What happens when an anti-family activist has a baby?

By Kimberly Ells

May 27, 2022

Published September 17, 2021
Primary Publisher: Mercatornet
Article Link: https://mercatornet.com/what-happens-when-an-anti-family-activist-has-a-baby/74673/

Israeli Labor Party Leader Merav Michaeli has momentous news: she has a new baby. This news is especially momentous since, for the last decade, Michaeli has been among the most vocal opponents of marriage, familial belonging, and parental rights on the planet.

News of the birth came to light after Michaeli was criticized for traveling abroad despite Israeli officials discouraging unnecessary international travel. Amid the criticism, Michaeli revealed that she had travelled to meet her new son, born of a surrogate in the United States.

Michaeli hinted at her infertility struggle at age 54 and said of her son, "He is the child of myself and Lior. We’re so happy with him, and happy to be his parents." Lior Schleien is Michaeli’s longtime partner. The two are not married, of course, in keeping with Michaeli’s vehement opposition to marriage which she expressed in a 2017 Ted Talk titled, "Cancel Marriage."

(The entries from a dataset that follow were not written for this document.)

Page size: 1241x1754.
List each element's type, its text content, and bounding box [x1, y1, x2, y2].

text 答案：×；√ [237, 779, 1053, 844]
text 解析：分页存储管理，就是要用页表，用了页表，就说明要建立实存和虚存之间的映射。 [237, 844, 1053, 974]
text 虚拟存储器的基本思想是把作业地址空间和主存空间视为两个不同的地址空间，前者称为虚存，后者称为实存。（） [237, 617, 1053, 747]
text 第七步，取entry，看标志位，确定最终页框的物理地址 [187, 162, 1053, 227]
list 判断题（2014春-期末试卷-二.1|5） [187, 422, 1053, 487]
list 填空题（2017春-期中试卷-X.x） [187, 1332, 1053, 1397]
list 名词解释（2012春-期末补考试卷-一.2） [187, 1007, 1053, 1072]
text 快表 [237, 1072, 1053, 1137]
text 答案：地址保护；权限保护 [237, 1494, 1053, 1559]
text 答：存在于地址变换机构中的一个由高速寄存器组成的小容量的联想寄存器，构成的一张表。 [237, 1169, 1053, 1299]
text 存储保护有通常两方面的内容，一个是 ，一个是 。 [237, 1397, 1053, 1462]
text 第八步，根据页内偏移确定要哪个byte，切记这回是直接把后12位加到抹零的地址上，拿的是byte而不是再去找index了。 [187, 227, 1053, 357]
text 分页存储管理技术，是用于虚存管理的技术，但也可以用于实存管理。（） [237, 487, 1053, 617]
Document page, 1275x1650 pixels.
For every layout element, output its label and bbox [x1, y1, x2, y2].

She has also articulated strong opinions on family structure, children, parental rights, same-sex marriage, the negative influence of fathers, child custody contracts, etc. Michaeli expressed that she had no intention of having a child and did not see marriage or childbearing as necessary to a happy life. On the contrary, she saw marriage and family as obstacles to happiness.

Then what happened? Why did this anti-family warrior choose to have a baby? She says Schleien talked her into it. What effect might this have on Michaeli, her partner, and her life?

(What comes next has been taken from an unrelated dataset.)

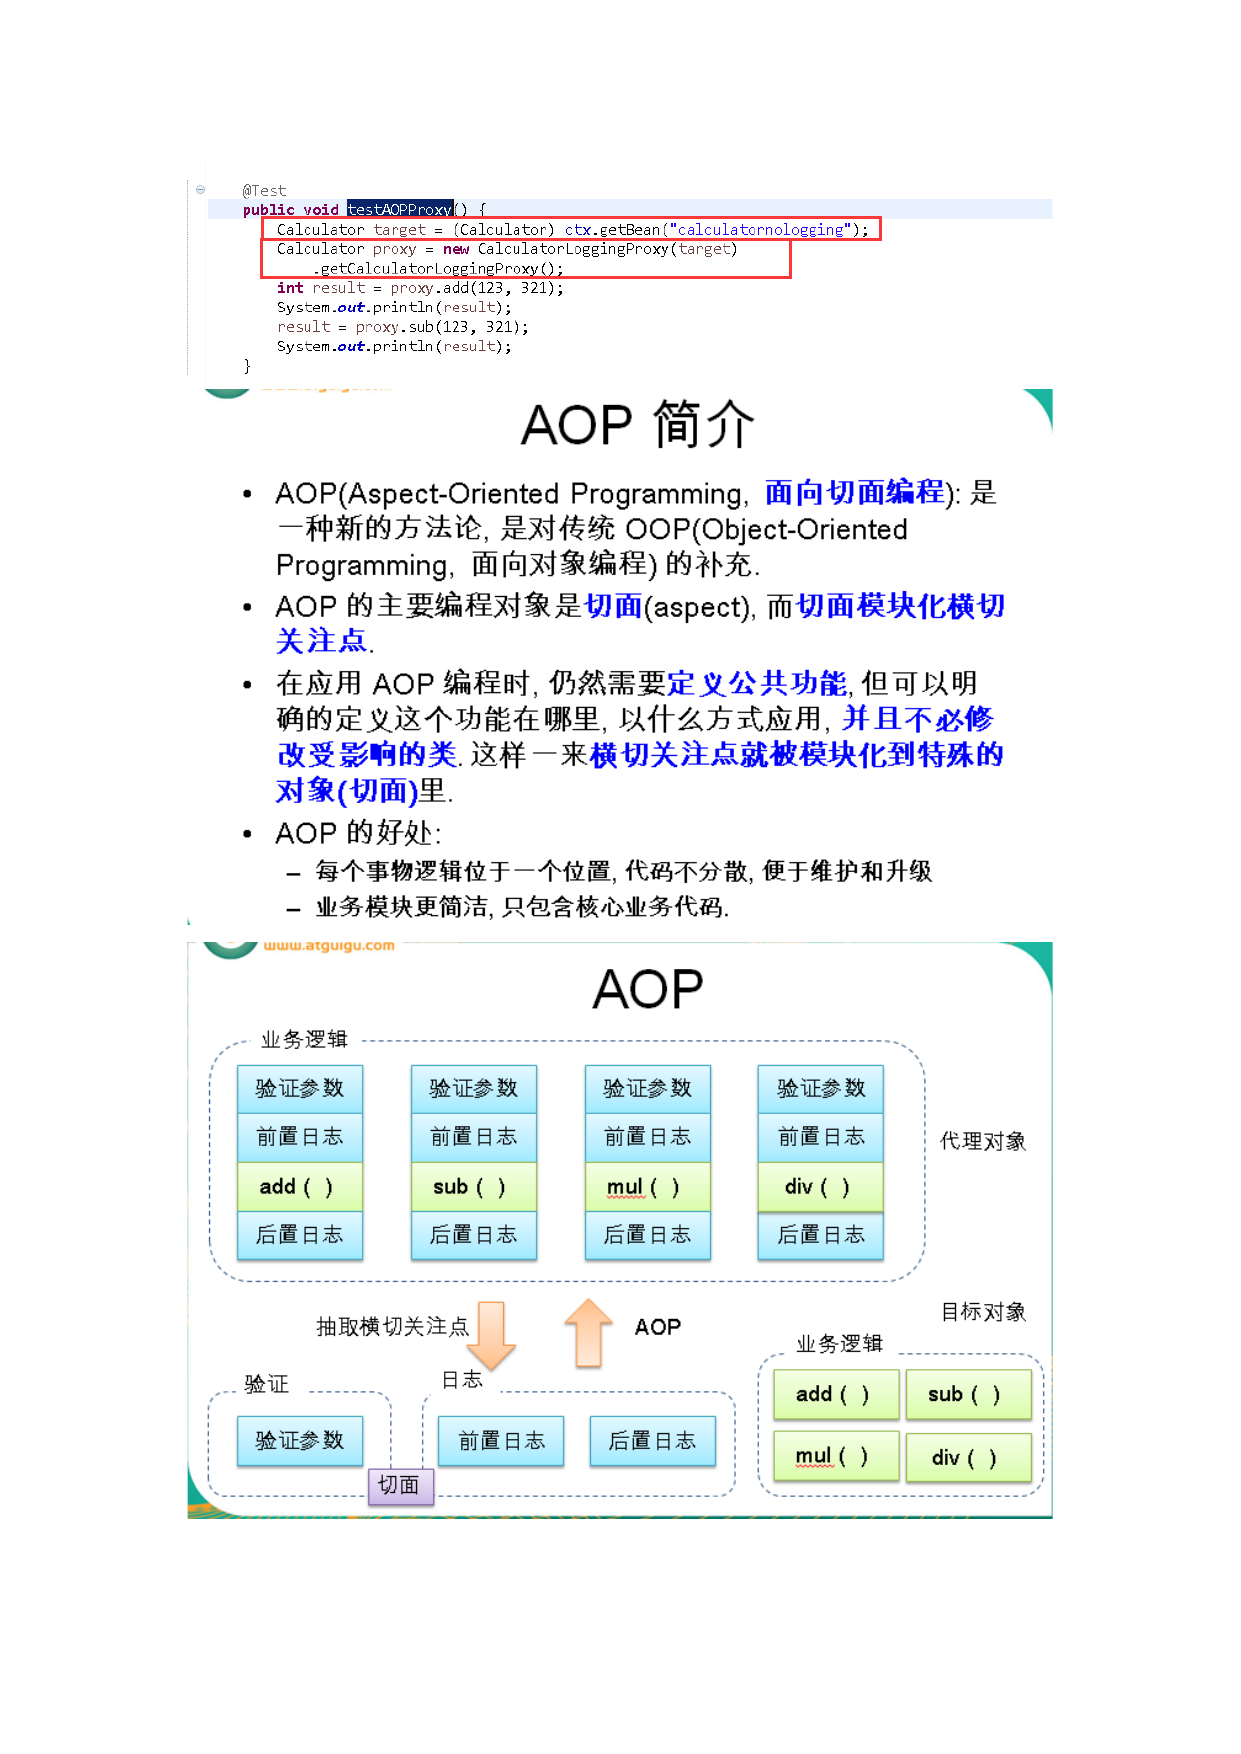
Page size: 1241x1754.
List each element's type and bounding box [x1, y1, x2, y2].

picture [187, 942, 1053, 1519]
picture [187, 162, 1053, 386]
picture [187, 389, 1053, 925]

To understand the depth of enmity that Michaeli has harbored toward marriage and biological connections, a few examples are in order.

Michaeli has openly called for all governments, religions, and principalities everywhere to "cancel the very concept of marriage." She has also berated the family as being a place of supreme danger for children saying: "The core family as we know it, unfortunately, it is the least safe place for children." She has also opposed parental rights saying, "It is exactly those parental rights…the total custody that we have in this structure of marriage, which still gives men domination, complete domination over their children…[that] is a part of the ongoing hurt in children."

In 2017 she suggested that biological connections are meaningless and unnecessary, and we should work to dismantle them in policy and in practice. She said, “First and foremost, I want to say that I’m all for love…but it does not necessarily have to do with who you make a child with, or who you bring it up with. That’s one of the things that we need to start breaking apart.”

When asked what should take the place of marriage and the natural belonging of children to their parents, Michaeli said the state should endorse child custody agreements wherein "[a] child can have more than two parents; they don’t necessarily have to be his biological parents or her biological parents. The person who takes responsibility for the child…needs to be obligated for certain criteria that the state should actually decide on."

Michaeli’s anti-family arsenal is so robust that I spent a whole chapter addressing her arguments in my book The Invincible Family. But with such passionate sermons against the family on her record, will her opinions about children and family change at all? I do not expect her to come out crusading for marriage any time soon. But I do wonder a few things:

Time may reveal the answers to these questions.

But this brings to mind another radical feminist named Sara Winter. Winter was one of the founders of the Brazilian branch of Femen. She and her often violent Femen sisters protested topless in favor of abortion and LGBT rights. Winter was featured in a widely publicized photograph engaging in a same-sex kiss in front of a church as part of a demonstration. She was all-in for abortion and all the anti-child, anti-family ideology that went with it.

Until she changed her mind.

What changed it? She had a baby. Winter said, "What I was missing was love (which changed when I became a mother), love that came to me after having reflected a lot on today’s militant feminism." After her change of heart, she openly apologized saying, "I understand I made a huge mistake, and I ask forgiveness from the bottom of my heart."

Winter is not alone in her pivot from radical feminism precipitated by motherhood.

I don’t suppose Merav Michaeli will feel the need to apologize to anyone. But will she find that she likes holding her baby and staring into the eyes of someone she made in tandem with the man she loves? Or if the baby came to them by surrogate adoption, will she consider the baby "hers", as other adoptive parents do? Will she come to think that she and Schleien are better protectors and guardians of their son than anyone else could be? Will she assert that their rights to keep and raise him should be upheld? Will she see value in the eternally recurring, three-pronged entity of mother-father-child?

I don’t know. But I do know that what E.T. Sullivan wrote is true: "The greatest forces in the world are not the earthquakes and the thunderbolts. The greatest forces in the world are babies."

If anything can soften Michaeli’s heart or change her mind, it will be her baby, just like it is for most of us.

Welcome to motherhood, Merav. It’s going to be a wonderful ride.